Today, however, combinations of up to four drugs can be delivered by dedicated pumps, in what is called a sinusoidal pattern – starting slow, peaking in the middle and tailing off at specified time points – all in the comfort of the patient’s own home. Lack of interest from pharmaceutical companies could be part of the problem, says Lévi – the need for a specific technology could conflict with their aim of maximising their market. When oxaliplatin was finally submitted for marketing approval, he notes, the company chose not to use the chronomodulated administration protocol that had been so important in its development.
"We measure the mitotic index at a single time point, and think we have a good picture of what is going on"
But even among clinical researchers, chronotherapy remains a bit of a niche area. An international cooperative group has now been established – the Chronotherapy Group – which involves some 50 centres in 12 countries including Canada, China and the USA. Yet mainstream clinical research continues to largely ignore the potential importance of the time-of-day factor. “I think the major problem is conceptual,” says Lévi. “We see things as static.We examine genes at a single timepoint. We measure the mitotic index at a single time point, and we think that by doing that we have a good picture of what is going on. To accept this is wrong is very difficult.”

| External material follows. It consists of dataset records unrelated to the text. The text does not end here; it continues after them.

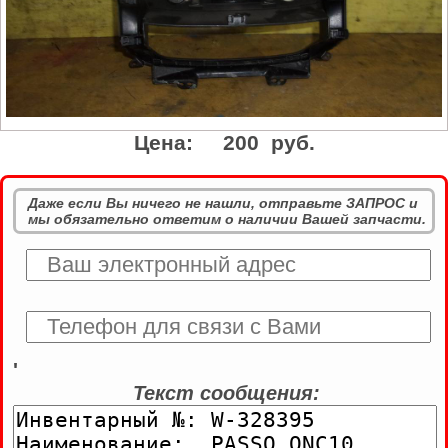
Цена:
200 руб.
Даже если Вы ничего не нашли, отправьте ЗАПРОС и
мы обязательно ответим о наличии Вашей запчасти.
'
Текст сообщения:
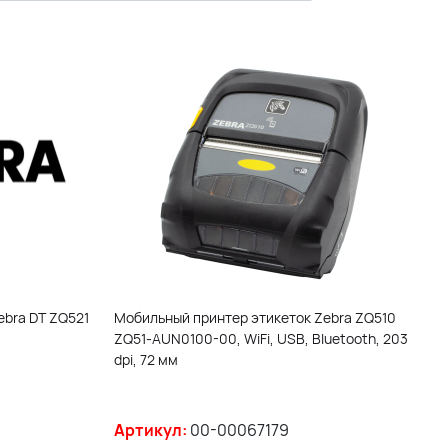
ebra DT ZQ521
Мобильный принтер этикеток Zebra ZQ510
ZQ51-AUN0100-00, WiFi, USB, Bluetooth, 203
dpi, 72 мм
Артикул:
00-00067179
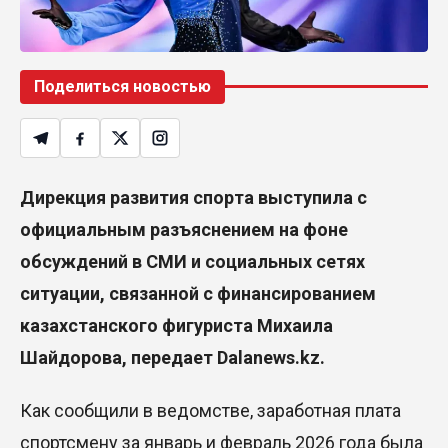
Поделиться новостью
Дирекция развития спорта выступила с
официальным разъяснением на фоне
обсуждений в СМИ и социальных сетях
ситуации, связанной с финансированием
казахстанского фигуриста Михаила
Шайдорова
, передает Dalanews.kz.
Как сообщили в ведомстве, заработная плата
спортсмену за январь и февраль 2026 года была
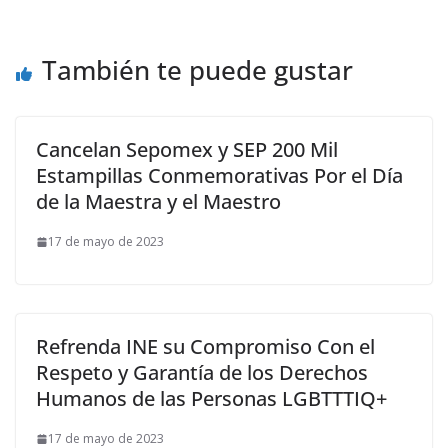
También te puede gustar
Cancelan Sepomex y SEP 200 Mil
Estampillas Conmemorativas Por el Día
de la Maestra y el Maestro
17 de mayo de 2023
Refrenda INE su Compromiso Con el
Respeto y Garantía de los Derechos
Humanos de las Personas LGBTTTIQ+
17 de mayo de 2023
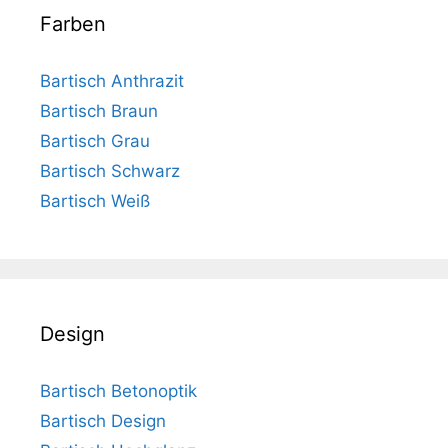
Farben
Bartisch Anthrazit
Bartisch Braun
Bartisch Grau
Bartisch Schwarz
Bartisch Weiß
Design
Bartisch Betonoptik
Bartisch Design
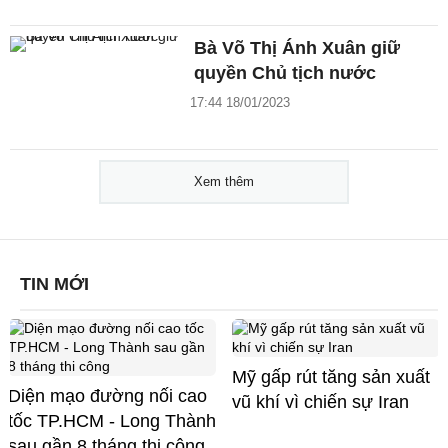
Bà Võ Thị Ánh Xuân giữ
quyền Chủ tịch nước
17:44 18/01/2023
Xem thêm
TIN MỚI
Mỹ gấp rút tăng sản xuất
Diện mạo đường nối cao
vũ khí vì chiến sự Iran
tốc TP.HCM - Long Thành
sau gần 8 tháng thi công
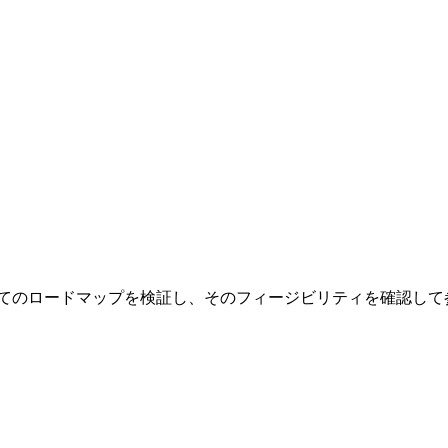
けてのロードマップを検証し、そのフィージビリティを確認して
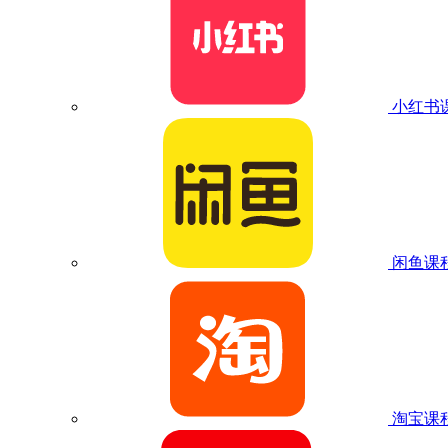
小红书
闲鱼课
淘宝课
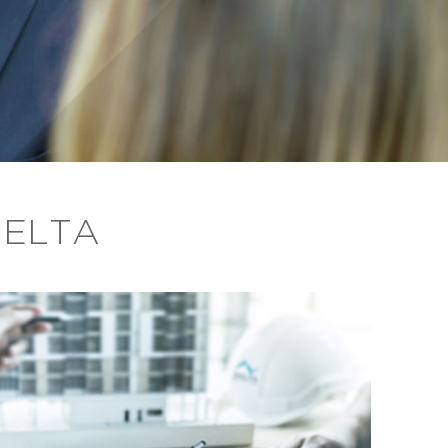
DELTA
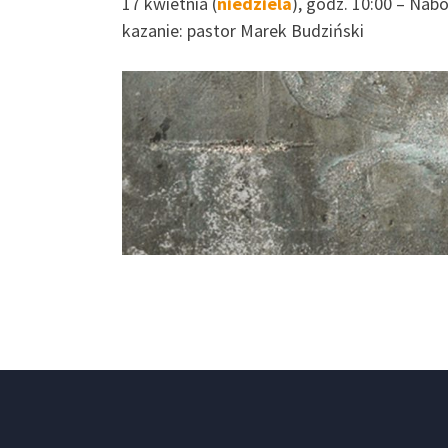
17 kwietnia (
niedziela
), godz. 10:00 – Na
kazanie: pastor Marek Budziński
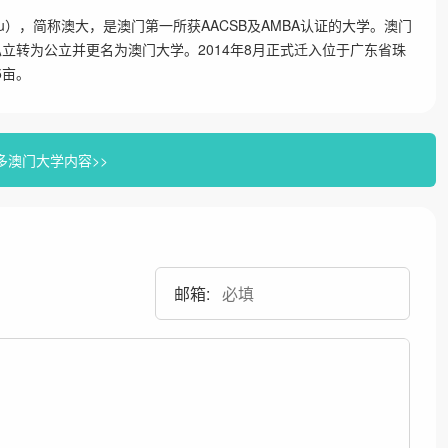
ity of Macau），简称澳大，是澳门第一所获AACSB及AMBA认证的大学。澳门
由私立转为公立并更名为澳门大学。2014年8月正式迁入位于广东省珠
5亩。
多澳门大学内容>>
邮箱:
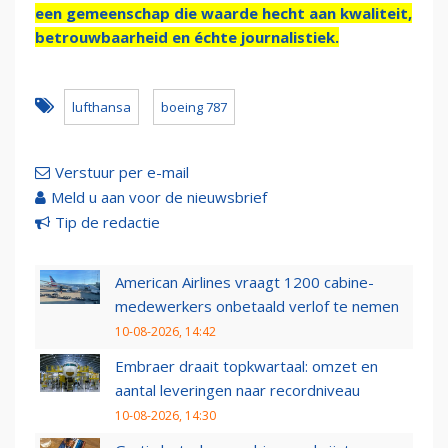
een gemeenschap die waarde hecht aan kwaliteit,
betrouwbaarheid en échte journalistiek.
lufthansa
boeing 787
Verstuur per e-mail
Meld u aan voor de nieuwsbrief
Tip de redactie
American Airlines vraagt 1200 cabine-
medewerkers onbetaald verlof te nemen
10-08-2026, 14:42
Embraer draait topkwartaal: omzet en
aantal leveringen naar recordniveau
10-08-2026, 14:30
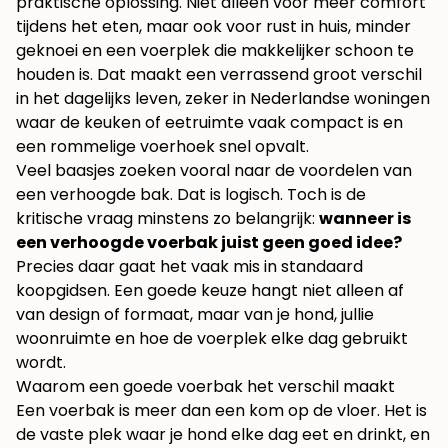
praktische oplossing. Niet alleen voor meer comfort
tijdens het eten, maar ook voor rust in huis, minder
geknoei en een voerplek die makkelijker schoon te
houden is. Dat maakt een verrassend groot verschil
in het dagelijks leven, zeker in Nederlandse woningen
waar de keuken of eetruimte vaak compact is en
een rommelige voerhoek snel opvalt.
Veel baasjes zoeken vooral naar de voordelen van
een verhoogde bak. Dat is logisch. Toch is de
kritische vraag minstens zo belangrijk:
wanneer is
een verhoogde voerbak juist geen goed idee?
Precies daar gaat het vaak mis in standaard
koopgidsen. Een goede keuze hangt niet alleen af
van design of formaat, maar van je hond, jullie
woonruimte en hoe de voerplek elke dag gebruikt
wordt.
Waarom een goede voerbak het verschil maakt
Een voerbak is meer dan een kom op de vloer. Het is
de vaste plek waar je hond elke dag eet en drinkt, en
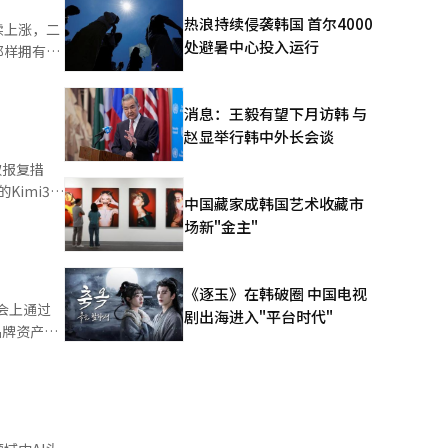
轨道卫星通
热浪持续侵袭韩国 首尔4000
续上涨，二
处避暑中心投入运行
那样拥有独
手表市场，
继出航，军
于技术。判
消息：王毅有望下月访韩 与
此，我们自
雷探测系统
赵显举行韩中外长会谈
颜色和表圈
表可能因表
取报复措
低轨道卫星通
在此基础
无人水面舰
中国藏家成韩国艺术收藏市
并在自然对
部长斯科特
场新"金主"
表市场中因
攻击，我们
系统、有人
产的管理和
的战略资产
数据，使每
期间持续管
《逐玉》在韩破圈 中国电视
”商务部强
 本报道经
外，我们最
剧出海进入"平台时代"
的指控，反
品牌资产的
每一次接触
将获得合理
 法国
交易生态系
国企业是否
构建下一代
，最终目标
一步指
。同时，
乏信息而犹
经人工智能
限于国内。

Given that biostatisticians are already struggling with the task of making sense of the massive amount of data now available, for instance, from a microarray, it is perhaps understandable that the prospect of having to deal with four or five microarrays, taken at different times of day, to get the full picture, might put people off. However, a lot of work is now going into developing mathematical modelling that would be needed to make this work.
Signs are now emerging that this is an approach to cancer whose time may have have finally come. “Over the past year there has clearly been renewed interest in the circadian timing approach, partly because of the accumulation of so much basic mechanism data,” says Lévi.
The recognition by IARC that circadian timing has a probable connection to breast cancer also gave an important endorsement of their work – as Vincent Cogliano, who leads IARC’s work on the evaluation of carcinogenic risks to humans, acknowledges.
“We were struck by how this evidence is accumulating and by the consistency between the animal studies and some of the human studies. I think the IARC monograph really put a spotlight on this area and brought it into the mainstream.
“The scope of my programme is to evaluate hazards. But when you see that the time of day for administering a chemotherapeutic agent affects its effectiveness, that’s further evidence that there is some kind of a daily cycle of when carcinogenic events happen, and when things happen to cells, and that’s probably part of the mechanism by which shift work is affecting cancer risk.”
Lévi would now welcome greater interaction with the clinical research community. “There are many medical oncologists with whom we work, but this issue of circadian timing in cancer therapy has never yet been really debated as I think it should be, and I do regret it.”